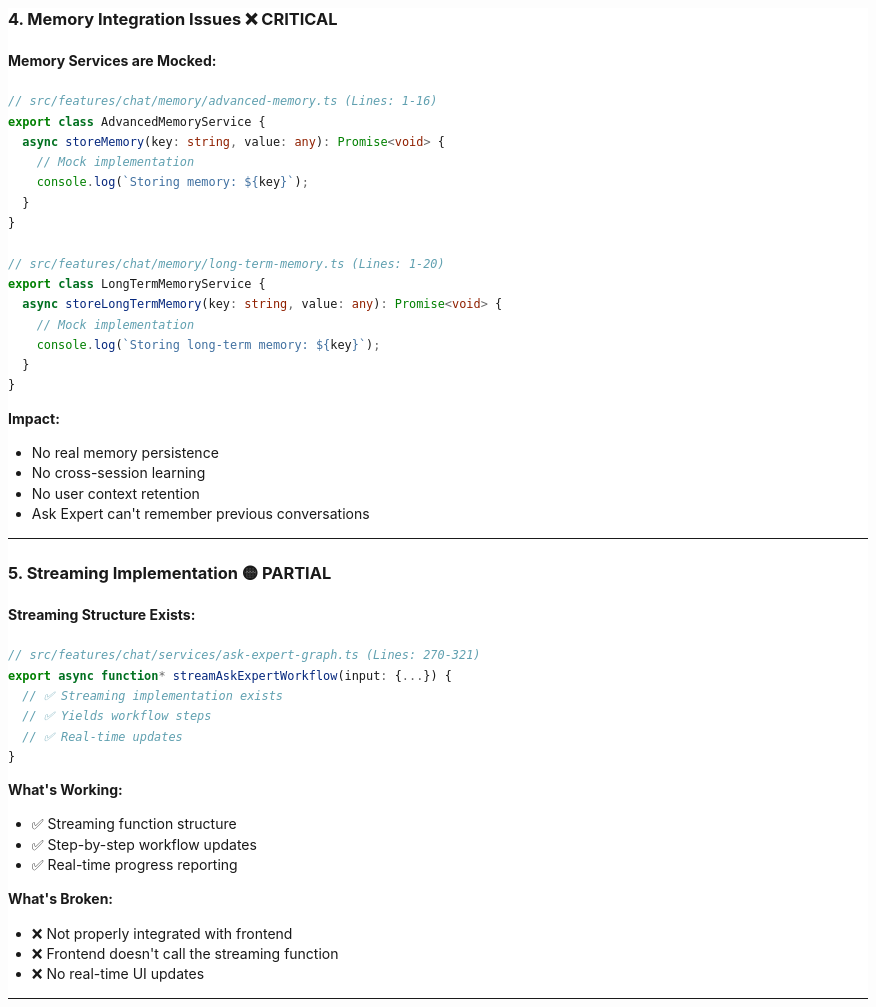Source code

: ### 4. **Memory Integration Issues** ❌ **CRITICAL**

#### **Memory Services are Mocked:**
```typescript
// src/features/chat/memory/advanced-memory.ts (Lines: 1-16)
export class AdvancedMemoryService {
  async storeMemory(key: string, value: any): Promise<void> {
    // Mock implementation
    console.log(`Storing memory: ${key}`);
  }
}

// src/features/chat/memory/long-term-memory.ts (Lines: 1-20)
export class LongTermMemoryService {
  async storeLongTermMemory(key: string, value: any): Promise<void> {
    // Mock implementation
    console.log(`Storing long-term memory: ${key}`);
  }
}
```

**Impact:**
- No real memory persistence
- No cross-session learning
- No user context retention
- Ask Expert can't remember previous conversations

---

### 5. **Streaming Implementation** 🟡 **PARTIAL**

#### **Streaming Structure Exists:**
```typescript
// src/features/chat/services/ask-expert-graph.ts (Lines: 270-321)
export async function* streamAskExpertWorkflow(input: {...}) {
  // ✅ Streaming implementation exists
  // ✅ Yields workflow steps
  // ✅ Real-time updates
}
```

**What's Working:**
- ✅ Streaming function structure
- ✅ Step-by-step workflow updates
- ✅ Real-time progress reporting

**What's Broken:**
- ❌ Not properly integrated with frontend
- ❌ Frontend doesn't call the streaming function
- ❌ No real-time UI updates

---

### [Work order]
Give the data above back unchanged, except for the pictures.

### [Expected output]
Source code

: ### 4. **Memory Integration Issues** ❌ **CRITICAL**

#### **Memory Services are Mocked:**
```typescript
// src/features/chat/memory/advanced-memory.ts (Lines: 1-16)
export class AdvancedMemoryService {
  async storeMemory(key: string, value: any): Promise<void> {
    // Mock implementation
    console.log(`Storing memory: ${key}`);
  }
}

// src/features/chat/memory/long-term-memory.ts (Lines: 1-20)
export class LongTermMemoryService {
  async storeLongTermMemory(key: string, value: any): Promise<void> {
    // Mock implementation
    console.log(`Storing long-term memory: ${key}`);
  }
}
```

**Impact:**
- No real memory persistence
- No cross-session learning
- No user context retention
- Ask Expert can't remember previous conversations

---

### 5. **Streaming Implementation** 🟡 **PARTIAL**

#### **Streaming Structure Exists:**
```typescript
// src/features/chat/services/ask-expert-graph.ts (Lines: 270-321)
export async function* streamAskExpertWorkflow(input: {...}) {
  // ✅ Streaming implementation exists
  // ✅ Yields workflow steps
  // ✅ Real-time updates
}
```

**What's Working:**
- ✅ Streaming function structure
- ✅ Step-by-step workflow updates
- ✅ Real-time progress reporting

**What's Broken:**
- ❌ Not properly integrated with frontend
- ❌ Frontend doesn't call the streaming function
- ❌ No real-time UI updates

---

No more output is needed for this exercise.